• [What is being asked] Rewrite the text of the data below, changing every "2024" to "2025" and leaving everything else as it is. Leave the pictures out of your answer.
----
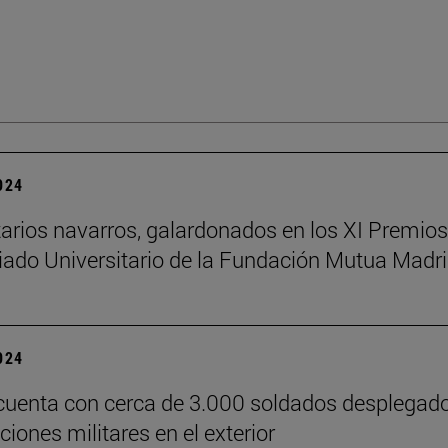
2024
tarios navarros, galardonados en los XI Premios
iado Universitario de la Fundación Mutua Madri
2024
uenta con cerca de 3.000 soldados desplegad
iones militares en el exterior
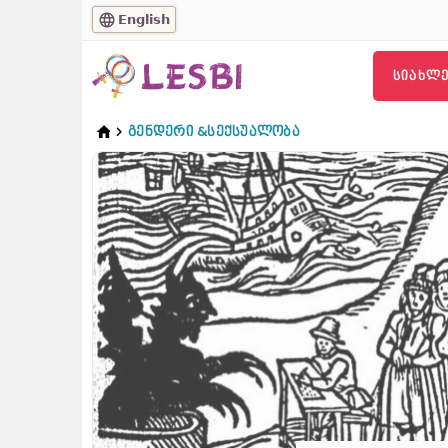
English
ᲡᲘᲐᲮᲚᲔ
ᲒᲔᲜᲓᲔᲠᲘ &ᲡᲔᲥᲡᲣᲐᲚᲝᲑᲐ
----
• [Result below]
2025
tarios navarros, galardonados en los XI Premios
iado Universitario de la Fundación Mutua Madri
2025
uenta con cerca de 3.000 soldados desplegad
iones militares en el exterior
English
ᲡᲘᲐᲮᲚᲔ
ᲒᲔᲜᲓᲔᲠᲘ &ᲡᲔᲥᲡᲣᲐᲚᲝᲑᲐ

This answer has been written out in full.